Task requirements:
Lines with the word "Harris" are the answer; copy each of them from the data below.

Records drawn from a dataset:
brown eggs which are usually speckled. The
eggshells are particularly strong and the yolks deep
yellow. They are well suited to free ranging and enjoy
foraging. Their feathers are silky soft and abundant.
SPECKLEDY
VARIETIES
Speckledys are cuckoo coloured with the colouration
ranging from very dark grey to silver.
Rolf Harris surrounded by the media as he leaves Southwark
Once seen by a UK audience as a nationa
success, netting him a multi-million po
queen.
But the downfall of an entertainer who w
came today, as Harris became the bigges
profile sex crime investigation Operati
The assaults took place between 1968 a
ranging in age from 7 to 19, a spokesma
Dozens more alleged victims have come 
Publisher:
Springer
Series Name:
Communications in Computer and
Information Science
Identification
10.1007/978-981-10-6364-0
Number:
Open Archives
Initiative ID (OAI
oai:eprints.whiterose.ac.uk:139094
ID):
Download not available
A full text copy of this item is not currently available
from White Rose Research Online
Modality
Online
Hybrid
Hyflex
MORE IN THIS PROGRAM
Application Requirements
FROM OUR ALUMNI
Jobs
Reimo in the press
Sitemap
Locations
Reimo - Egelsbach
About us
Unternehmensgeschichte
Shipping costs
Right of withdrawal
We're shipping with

Response box:
Rolf Harris surrounded by the media as he leaves Southwark
came today, as Harris became the bigges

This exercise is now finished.